### [Work item]
Edit the lines from the start of the transcribed page contents through the line containing "naar een hoger", inclusive, so that "Bildergalerie" becomes "Fotogalerie" everywhere in them. Keep everything else unchanged, and give back only those lines.

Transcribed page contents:
* * * * *

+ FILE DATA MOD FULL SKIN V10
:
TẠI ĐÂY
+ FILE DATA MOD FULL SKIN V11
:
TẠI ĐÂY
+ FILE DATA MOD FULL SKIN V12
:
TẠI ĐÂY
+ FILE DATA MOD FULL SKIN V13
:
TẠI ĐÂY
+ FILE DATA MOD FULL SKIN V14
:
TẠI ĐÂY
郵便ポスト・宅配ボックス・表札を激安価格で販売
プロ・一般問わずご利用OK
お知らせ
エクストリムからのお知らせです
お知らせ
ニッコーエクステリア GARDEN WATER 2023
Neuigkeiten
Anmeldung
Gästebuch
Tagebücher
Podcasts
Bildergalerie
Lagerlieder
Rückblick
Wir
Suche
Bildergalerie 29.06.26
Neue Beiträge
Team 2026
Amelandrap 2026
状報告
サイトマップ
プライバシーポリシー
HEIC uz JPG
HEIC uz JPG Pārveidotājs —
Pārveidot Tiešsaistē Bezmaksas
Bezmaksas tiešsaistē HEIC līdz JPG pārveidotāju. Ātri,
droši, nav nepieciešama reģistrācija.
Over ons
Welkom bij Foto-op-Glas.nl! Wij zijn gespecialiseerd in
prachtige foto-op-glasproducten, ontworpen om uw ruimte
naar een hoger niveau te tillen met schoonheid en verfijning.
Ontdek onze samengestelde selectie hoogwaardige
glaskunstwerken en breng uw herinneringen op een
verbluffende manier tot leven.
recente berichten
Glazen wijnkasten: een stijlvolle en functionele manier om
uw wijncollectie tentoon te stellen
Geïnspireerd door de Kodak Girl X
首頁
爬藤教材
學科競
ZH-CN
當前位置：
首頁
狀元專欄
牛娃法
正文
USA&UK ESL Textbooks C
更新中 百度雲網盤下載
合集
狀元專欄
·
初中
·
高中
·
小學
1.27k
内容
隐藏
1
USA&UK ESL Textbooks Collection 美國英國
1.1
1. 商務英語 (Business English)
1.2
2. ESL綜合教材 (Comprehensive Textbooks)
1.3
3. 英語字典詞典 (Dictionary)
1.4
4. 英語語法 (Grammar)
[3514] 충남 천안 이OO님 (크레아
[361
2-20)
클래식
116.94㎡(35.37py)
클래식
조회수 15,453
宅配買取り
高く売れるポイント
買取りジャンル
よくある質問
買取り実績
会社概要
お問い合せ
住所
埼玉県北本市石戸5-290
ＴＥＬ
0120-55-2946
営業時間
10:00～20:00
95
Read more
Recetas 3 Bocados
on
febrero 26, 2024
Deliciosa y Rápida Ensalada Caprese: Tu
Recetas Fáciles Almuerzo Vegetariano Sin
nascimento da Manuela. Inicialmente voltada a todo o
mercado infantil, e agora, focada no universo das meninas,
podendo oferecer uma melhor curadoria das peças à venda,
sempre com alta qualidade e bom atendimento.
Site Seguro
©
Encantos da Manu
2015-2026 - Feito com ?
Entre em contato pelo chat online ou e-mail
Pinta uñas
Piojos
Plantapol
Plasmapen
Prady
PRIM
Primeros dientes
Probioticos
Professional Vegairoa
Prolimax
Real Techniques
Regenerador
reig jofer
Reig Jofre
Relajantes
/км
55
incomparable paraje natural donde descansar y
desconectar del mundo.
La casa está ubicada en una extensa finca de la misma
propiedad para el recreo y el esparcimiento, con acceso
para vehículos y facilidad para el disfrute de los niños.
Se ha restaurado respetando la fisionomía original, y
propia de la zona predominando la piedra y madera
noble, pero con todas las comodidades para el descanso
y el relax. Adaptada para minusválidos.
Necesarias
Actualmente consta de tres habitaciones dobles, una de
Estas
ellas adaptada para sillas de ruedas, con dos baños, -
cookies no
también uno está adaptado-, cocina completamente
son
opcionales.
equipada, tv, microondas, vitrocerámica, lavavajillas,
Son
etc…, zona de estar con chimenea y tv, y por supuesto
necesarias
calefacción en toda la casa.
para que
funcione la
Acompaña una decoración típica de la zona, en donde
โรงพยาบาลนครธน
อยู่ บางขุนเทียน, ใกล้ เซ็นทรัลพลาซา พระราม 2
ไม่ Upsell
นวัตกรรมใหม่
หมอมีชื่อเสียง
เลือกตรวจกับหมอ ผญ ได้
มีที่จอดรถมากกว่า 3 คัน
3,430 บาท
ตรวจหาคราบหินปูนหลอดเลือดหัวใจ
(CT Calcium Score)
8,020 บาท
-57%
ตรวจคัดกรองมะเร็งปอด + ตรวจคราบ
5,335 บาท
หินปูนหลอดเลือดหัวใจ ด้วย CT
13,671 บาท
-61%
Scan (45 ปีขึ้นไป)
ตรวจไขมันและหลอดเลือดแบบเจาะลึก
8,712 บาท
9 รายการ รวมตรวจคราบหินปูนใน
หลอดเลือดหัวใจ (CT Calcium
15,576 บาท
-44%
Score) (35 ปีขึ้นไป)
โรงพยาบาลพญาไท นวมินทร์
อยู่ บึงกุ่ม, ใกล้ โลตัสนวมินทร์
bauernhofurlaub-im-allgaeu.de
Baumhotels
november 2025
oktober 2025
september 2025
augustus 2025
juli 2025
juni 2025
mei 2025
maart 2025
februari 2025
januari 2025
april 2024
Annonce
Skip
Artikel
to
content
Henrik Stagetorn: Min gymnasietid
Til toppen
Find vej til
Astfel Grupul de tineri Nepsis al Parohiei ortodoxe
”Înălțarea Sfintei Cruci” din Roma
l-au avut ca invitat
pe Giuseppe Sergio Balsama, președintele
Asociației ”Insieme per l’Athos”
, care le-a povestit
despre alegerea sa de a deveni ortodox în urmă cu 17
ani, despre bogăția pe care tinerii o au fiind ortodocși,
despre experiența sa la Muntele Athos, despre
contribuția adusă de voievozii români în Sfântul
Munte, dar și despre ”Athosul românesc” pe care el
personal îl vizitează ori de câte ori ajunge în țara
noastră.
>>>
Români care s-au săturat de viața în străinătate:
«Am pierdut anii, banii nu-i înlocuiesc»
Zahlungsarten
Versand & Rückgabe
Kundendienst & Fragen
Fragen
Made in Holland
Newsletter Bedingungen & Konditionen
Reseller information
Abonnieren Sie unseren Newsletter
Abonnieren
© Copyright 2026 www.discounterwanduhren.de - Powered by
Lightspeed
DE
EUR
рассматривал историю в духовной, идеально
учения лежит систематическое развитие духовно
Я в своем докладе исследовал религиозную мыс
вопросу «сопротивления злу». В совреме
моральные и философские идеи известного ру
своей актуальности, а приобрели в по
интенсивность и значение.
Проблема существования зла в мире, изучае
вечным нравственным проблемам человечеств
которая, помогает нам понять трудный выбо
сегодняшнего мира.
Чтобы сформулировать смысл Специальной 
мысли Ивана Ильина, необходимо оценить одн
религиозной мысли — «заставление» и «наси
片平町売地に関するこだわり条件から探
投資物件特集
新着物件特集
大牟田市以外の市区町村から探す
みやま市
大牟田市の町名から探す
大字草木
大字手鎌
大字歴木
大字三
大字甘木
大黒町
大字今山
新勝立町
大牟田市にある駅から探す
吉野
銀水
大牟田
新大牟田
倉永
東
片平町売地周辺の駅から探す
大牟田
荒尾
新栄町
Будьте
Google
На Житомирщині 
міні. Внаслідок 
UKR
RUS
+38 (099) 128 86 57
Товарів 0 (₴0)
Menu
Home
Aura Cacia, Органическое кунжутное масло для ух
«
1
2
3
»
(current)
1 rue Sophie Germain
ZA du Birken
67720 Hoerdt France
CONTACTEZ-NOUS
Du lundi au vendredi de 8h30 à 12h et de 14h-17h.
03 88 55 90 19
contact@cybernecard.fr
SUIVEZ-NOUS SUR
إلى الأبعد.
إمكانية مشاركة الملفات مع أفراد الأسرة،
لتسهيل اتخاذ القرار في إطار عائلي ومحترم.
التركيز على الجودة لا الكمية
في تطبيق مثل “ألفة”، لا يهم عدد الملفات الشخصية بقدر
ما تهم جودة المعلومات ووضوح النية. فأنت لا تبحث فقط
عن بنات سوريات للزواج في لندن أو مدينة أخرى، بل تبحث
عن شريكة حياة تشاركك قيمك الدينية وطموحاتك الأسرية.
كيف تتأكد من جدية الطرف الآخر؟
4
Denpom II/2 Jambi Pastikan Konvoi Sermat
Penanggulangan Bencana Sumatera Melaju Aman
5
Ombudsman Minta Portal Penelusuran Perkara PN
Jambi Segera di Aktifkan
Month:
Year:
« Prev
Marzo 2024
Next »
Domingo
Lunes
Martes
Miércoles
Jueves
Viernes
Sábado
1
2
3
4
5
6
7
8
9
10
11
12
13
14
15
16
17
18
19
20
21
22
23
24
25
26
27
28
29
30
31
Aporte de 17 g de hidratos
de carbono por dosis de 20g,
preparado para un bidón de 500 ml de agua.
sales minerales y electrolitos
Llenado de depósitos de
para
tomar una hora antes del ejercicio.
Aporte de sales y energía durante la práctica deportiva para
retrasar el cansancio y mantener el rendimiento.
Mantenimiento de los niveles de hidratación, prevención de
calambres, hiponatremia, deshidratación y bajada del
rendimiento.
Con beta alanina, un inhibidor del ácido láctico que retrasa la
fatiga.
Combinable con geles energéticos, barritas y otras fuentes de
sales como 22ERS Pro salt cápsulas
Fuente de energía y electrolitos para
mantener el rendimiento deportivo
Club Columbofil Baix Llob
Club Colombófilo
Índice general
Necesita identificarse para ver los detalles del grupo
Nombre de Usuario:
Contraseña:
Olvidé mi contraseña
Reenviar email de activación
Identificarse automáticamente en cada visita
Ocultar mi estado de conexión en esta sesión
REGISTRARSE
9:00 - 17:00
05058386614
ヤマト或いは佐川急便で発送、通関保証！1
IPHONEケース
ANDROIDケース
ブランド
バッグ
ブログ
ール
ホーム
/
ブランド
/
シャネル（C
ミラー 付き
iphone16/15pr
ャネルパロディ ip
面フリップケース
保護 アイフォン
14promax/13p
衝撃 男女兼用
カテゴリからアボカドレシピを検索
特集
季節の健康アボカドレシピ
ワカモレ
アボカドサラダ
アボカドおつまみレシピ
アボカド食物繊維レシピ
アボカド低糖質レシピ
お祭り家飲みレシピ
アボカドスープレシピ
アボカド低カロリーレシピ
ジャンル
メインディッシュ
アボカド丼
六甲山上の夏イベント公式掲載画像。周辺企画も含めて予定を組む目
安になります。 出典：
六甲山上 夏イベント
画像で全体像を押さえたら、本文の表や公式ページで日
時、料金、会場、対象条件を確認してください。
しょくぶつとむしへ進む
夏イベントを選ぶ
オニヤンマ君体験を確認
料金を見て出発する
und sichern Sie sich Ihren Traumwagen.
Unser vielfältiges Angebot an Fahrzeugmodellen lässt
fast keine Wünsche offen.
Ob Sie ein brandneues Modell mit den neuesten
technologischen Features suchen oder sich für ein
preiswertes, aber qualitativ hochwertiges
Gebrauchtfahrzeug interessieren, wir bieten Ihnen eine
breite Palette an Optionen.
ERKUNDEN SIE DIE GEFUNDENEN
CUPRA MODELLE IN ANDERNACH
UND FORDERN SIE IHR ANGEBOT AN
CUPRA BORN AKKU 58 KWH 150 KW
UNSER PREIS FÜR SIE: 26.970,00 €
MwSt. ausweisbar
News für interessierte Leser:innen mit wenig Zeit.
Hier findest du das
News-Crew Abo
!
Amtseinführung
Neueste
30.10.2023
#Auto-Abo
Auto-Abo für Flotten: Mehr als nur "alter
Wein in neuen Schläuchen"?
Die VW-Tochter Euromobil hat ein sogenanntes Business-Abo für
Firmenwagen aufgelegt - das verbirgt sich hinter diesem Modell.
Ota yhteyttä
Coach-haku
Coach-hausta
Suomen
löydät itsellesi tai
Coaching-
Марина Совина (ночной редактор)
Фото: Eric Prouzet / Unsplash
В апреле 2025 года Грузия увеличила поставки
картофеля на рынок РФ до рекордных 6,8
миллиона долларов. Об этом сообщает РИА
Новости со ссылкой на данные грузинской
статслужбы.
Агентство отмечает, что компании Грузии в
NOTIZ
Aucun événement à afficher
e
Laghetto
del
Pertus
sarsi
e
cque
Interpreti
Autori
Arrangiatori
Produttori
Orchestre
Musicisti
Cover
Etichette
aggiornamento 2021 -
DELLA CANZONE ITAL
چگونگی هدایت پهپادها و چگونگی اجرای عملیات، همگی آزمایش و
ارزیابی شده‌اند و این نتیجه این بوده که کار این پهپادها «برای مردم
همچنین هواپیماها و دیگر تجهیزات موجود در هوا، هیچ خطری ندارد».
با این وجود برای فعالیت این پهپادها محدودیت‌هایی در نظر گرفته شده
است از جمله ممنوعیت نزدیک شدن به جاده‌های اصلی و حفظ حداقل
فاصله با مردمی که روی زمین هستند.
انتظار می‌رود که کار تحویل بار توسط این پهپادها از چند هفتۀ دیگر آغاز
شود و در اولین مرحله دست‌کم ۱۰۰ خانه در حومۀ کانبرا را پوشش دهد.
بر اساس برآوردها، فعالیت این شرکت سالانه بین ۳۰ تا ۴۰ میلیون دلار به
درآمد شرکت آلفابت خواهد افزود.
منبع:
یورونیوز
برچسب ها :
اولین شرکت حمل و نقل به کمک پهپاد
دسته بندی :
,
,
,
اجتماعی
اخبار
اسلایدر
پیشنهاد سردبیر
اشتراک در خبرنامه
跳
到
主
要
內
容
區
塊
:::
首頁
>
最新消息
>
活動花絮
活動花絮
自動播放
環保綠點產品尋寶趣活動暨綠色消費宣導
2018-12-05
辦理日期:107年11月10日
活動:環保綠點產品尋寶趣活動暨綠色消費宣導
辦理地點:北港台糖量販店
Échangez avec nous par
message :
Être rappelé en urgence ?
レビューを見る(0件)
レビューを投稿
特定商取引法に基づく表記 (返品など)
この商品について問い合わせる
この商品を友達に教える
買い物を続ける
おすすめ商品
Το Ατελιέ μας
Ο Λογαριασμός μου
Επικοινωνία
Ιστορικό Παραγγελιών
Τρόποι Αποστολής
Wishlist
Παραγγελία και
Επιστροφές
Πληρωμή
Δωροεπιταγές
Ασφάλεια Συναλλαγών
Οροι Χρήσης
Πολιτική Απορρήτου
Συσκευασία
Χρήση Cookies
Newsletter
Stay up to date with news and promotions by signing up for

* * * * *

### [Solution to this problem]
+ FILE DATA MOD FULL SKIN V10
:
TẠI ĐÂY
+ FILE DATA MOD FULL SKIN V11
:
TẠI ĐÂY
+ FILE DATA MOD FULL SKIN V12
:
TẠI ĐÂY
+ FILE DATA MOD FULL SKIN V13
:
TẠI ĐÂY
+ FILE DATA MOD FULL SKIN V14
:
TẠI ĐÂY
郵便ポスト・宅配ボックス・表札を激安価格で販売
プロ・一般問わずご利用OK
お知らせ
エクストリムからのお知らせです
お知らせ
ニッコーエクステリア GARDEN WATER 2023
Neuigkeiten
Anmeldung
Gästebuch
Tagebücher
Podcasts
Fotogalerie
Lagerlieder
Rückblick
Wir
Suche
Fotogalerie 29.06.26
Neue Beiträge
Team 2026
Amelandrap 2026
状報告
サイトマップ
プライバシーポリシー
HEIC uz JPG
HEIC uz JPG Pārveidotājs —
Pārveidot Tiešsaistē Bezmaksas
Bezmaksas tiešsaistē HEIC līdz JPG pārveidotāju. Ātri,
droši, nav nepieciešama reģistrācija.
Over ons
Welkom bij Foto-op-Glas.nl! Wij zijn gespecialiseerd in
prachtige foto-op-glasproducten, ontworpen om uw ruimte
naar een hoger niveau te tillen met schoonheid en verfijning.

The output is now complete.